Jan 09, 2005 14:21
Hey Sean. How you doing? I was bored after spending too much time reading about parasites online and I liked your smile so I thought I would say hi. .. ..... hi... . . . . ... you like stuff?
In other words, what do you do with yourself? I spend my time going to school mostly, that and working at a hair salon. I want to become a doctor, but until then I'll just tell people why they need to waste their money to look beautiful. Not that it works... it just helps...

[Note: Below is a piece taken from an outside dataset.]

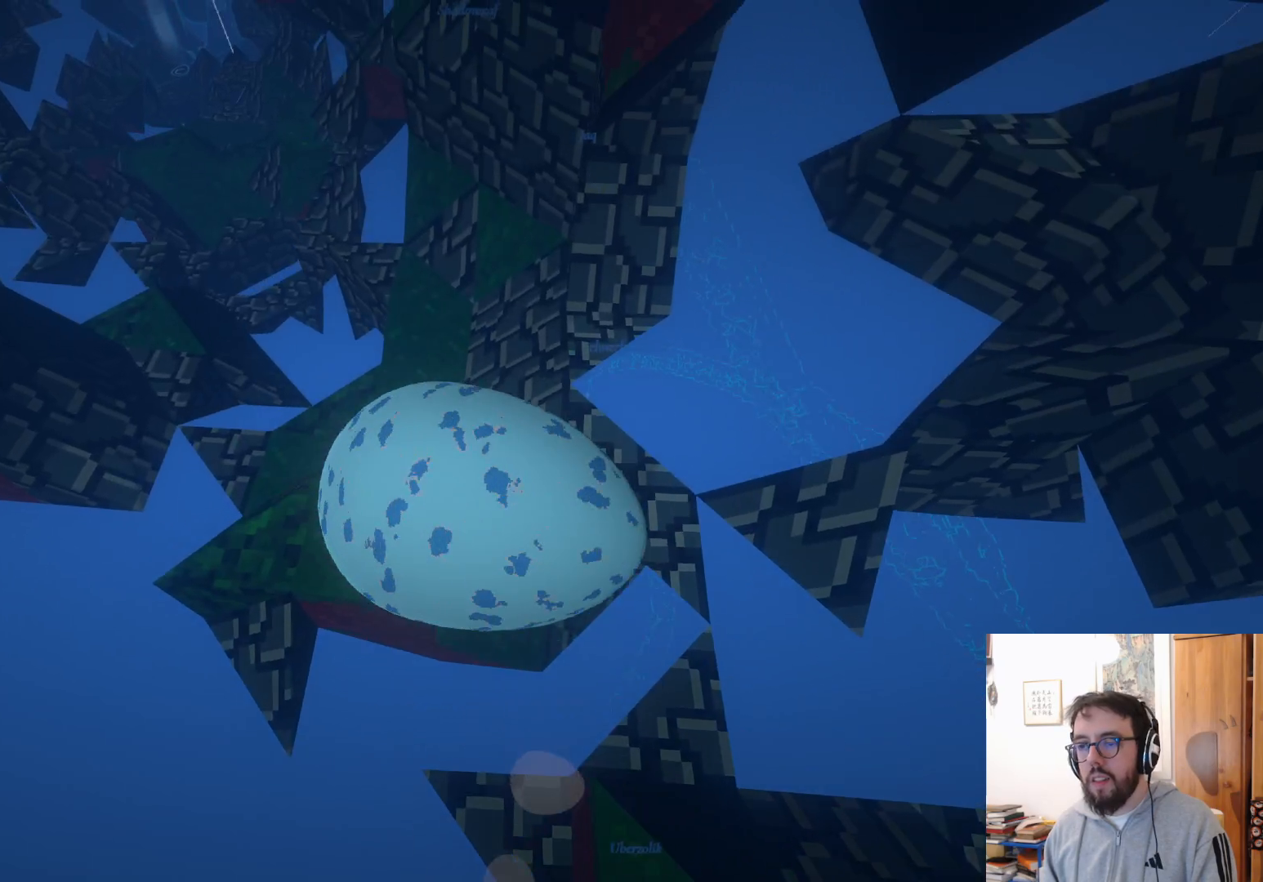
{"buttons": [], "left_stick": "up", "right_stick": "up-left", "events": [[117, "A", "up"], [367, "right_stick", "up-left"]]}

Normally I'd make my first email nice and short, one of those "hi, nice, cool" things waiting to see your reaction. Do you even care? But instead I'm just going to talk about myself. I've recently purged most of my relationships. About a year ago I decided to take my life more seriously as far as commitment goes and went back to school trying to do what I always wanted, to become some sort of professional biologist. My friends didn't help, same friends that try to stop you from quitting smoking. Now I don't watch cartoons with them, spend hours sucking down nicotine listening to them talk about themselves. And now I spend days alone, thinking to myself why does having friends you really care about have to mean spending so much time alone? Sure, I have people I could start to get to know around me but I don't feel content with them right now. They will just end up becoming people that can't stay with me in the next year. In the next year I plan to be at SFSU or some real university finishing my undergraduate. In that time I plan on making friends that can spend times with me not bored of me talking about what I learned in class, not always talking about what great art projects they have without ever actually doing anything about them. I'm sure you can tell I have a lot of things I should probably be saying to them, but I don't know, it doesn’t seem right to tell them their life is a farce because to them it's not. I just, I know I need to move on, meet new people. Too many people seem to put things off, the whole there is another day, more time, push it back, yadda blah blah blah. But I don't want to be one of those people that realize 5 years have gone by and they are still fixed on that great idea they had and never did anything great about it. Or that great thing they did and finished living. Me, I want to work on projects I think about, I want to give up defending my own character, I want to do something with my life, get to know people. This message is starting to make me feel like I'm really stoned. I'll leave it at this, you've got a great smile. I've only known a few people with a smile like yours. So, Sean, tell me about yourself. You like stuff?